With the big fuel gauge issue resolved, I had some free time so I called my Mom and had her bring her car out for an oil change.
.
I finished up with Mom’s car just in time to greet some visitors from Durango, CO. I won’t publish his name because I haven’t asked his permission, but he’s building an O320-powered Midget Mustang and wanted to see my project. We talked for an hour or so and he went on his way. I’m always fairly self-conscious when someone who’s obviously got a lot of flying and building experience wants to come see my project. I’ve learned quite a bit during the last 6 years, but I’m by no means, an authority on anything!
.
I had a string of visitors the rest of the day with one person arriving as the other was about to leave.

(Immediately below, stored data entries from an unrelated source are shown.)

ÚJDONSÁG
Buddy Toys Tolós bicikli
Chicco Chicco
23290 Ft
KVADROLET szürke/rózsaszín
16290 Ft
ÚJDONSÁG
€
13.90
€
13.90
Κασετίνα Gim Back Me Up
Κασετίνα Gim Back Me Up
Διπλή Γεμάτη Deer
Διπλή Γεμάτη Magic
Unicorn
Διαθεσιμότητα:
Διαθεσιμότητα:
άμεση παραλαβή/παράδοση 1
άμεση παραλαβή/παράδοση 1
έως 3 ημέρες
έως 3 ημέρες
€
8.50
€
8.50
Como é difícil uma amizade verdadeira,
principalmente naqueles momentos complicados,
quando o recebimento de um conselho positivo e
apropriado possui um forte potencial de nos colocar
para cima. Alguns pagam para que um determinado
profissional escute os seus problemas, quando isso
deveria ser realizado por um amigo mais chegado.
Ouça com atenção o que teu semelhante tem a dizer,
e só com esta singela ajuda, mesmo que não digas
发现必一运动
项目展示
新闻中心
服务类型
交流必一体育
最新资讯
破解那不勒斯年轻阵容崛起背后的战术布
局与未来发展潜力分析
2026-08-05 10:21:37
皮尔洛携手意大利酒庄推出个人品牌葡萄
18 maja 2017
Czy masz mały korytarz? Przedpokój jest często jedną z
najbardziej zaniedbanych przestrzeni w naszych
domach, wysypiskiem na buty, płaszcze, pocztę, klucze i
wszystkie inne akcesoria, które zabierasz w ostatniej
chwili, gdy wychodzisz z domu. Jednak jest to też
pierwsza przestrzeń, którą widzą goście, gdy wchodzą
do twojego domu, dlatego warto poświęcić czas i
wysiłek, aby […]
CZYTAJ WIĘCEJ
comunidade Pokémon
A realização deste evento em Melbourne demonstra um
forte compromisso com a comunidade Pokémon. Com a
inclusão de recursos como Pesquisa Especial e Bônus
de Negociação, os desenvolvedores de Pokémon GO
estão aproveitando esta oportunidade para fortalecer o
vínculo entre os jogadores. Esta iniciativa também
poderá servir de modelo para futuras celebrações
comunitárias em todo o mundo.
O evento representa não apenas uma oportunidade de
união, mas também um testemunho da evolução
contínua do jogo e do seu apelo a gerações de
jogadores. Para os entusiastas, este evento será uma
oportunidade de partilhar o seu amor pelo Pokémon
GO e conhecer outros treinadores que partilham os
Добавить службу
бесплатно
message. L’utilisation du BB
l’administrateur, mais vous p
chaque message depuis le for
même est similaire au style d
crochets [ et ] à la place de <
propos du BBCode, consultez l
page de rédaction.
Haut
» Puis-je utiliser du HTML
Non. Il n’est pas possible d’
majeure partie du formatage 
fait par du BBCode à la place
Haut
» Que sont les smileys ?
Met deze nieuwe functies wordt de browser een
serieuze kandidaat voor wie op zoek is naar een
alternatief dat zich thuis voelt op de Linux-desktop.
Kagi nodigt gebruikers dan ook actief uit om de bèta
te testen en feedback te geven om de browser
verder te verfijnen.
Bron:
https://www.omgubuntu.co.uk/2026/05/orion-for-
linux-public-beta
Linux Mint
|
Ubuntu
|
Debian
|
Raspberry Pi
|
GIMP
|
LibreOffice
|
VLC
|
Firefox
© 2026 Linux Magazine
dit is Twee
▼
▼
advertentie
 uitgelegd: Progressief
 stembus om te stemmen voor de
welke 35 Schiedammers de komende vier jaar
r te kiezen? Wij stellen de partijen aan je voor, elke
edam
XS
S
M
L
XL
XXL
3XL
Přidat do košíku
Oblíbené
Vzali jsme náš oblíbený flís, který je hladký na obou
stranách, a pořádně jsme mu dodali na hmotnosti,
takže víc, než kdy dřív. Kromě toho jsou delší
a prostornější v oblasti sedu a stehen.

It was really great. I visited a few open hangar doors as I left the airport and was able to see an RV-7A under construction that I hadn’t even known was on the field prior to today. On top of that, I also found that there’s a guy on the field who’s building a Radial Rocket. That’s a VERY cool airplane. If somebody told me I could have a Lancair IV-P or a Radial Rocket, it’d be a tough decision. That’s one very cool airplane.
.
Well, this entry is rapidly approaching the ridiculously long point so I’ll wrap it up. I’ve got to get my 2009 tax stuff together tomorrow because I’ve got a meeting with the tax lady on Tuesday. Probably won’t be any flying tomorrow. A bunch of us have a photo shoot planned for Wednesday morning up in the mountains. We’re hoping to get a few shots with the fall colors early in the morning. Since I’m bringing nothing to the table in terms of photo-ship capabilities, I’m planning to buy somebody some fuel and maybe even breakfast!